A rhythmic spring (also: ebb and flow spring, periodic spring, intermittent spring) is a cold water spring from which the flow of water either varies or starts and stops entirely, over a fairly regular time-scale of minutes or hours. Compared to continuously flowing springs, rhythmic springs are uncommon, with the number worldwide estimated in 1991 to be around one hundred.[1]
Theory
Although the cause of the periodicity in flow is not known for certain, the most accepted theory (first postulated in the early 18th century) is that as groundwater flows continuously into a cavern, it fills a narrow tube that leads upwards from near the base of the cavern, then downwards to the spring. As the water level reaches the high point of the tube, it creates a siphon effect, sucking water out of the chamber. Eventually air rushes into the tube and breaks the siphon, stopping the flow if there is no other source feeding the spring, or reducing the flow if there is a continuous flow from another non-siphon source.[2]
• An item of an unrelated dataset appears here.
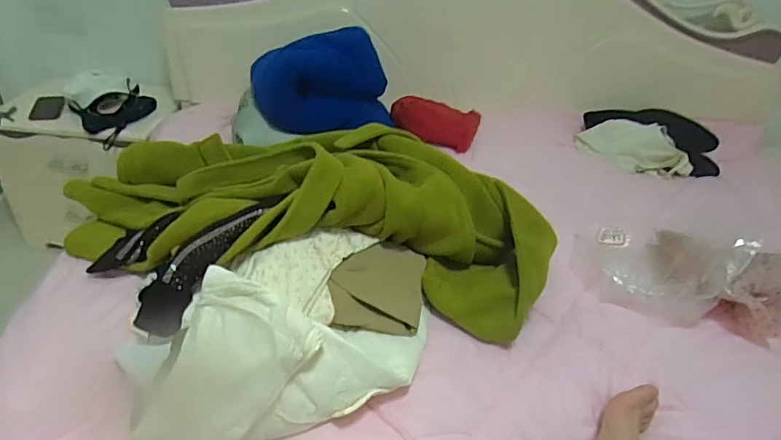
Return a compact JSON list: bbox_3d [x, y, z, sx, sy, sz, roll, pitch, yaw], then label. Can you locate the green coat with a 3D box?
[{"bbox_3d":[-0.182,-0.018,0.882,0.893,0.239,0.386,9,35,3],"label":"green coat"}]

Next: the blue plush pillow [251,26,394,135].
[{"bbox_3d":[-0.170,-0.353,1.262,0.364,0.227,0.112,-2,35,-13],"label":"blue plush pillow"}]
In 2006 the University of Utah studied the Intermittent Spring in Swift Creekcanyon in Star Valley, Wyoming, United States. Kip Solomon, a hydrologist at the University concluded that "The spring water's gas content has now been tested [...]. The data strongly suggests the water was exposed to air underground; strong support for the siphon theory."[3]
Notable rhythmic springs
The Intermittent Spring in Wyoming, mentioned above, is the largest rhythmic spring in the world.
The Gihon Spring in the City of David in Jerusalem used to be a rhythmic spring before modern-time overpumping affected the level of the underground water table. It was of great historical, archaeological, and cultural importance because it is what made possible the human settlement in ancient Jerusalem.
Pliny the Younger – who is famous for his accurate description of the Vesuvius eruption of AD 79 – also accurately described a rhythmic spring in the last letter of Book IV.[4] This rhythmic spring is still acting to the same time scale today (Villa Pliniana spring in Como, Italy).
John D. Mather (2013). "The History and Hydrogeology of Laywell, a Celebrated Ebb and Flow Spring at Brixham, Devon". Report & Transactions of the Devonshire Association. 145: 133–154.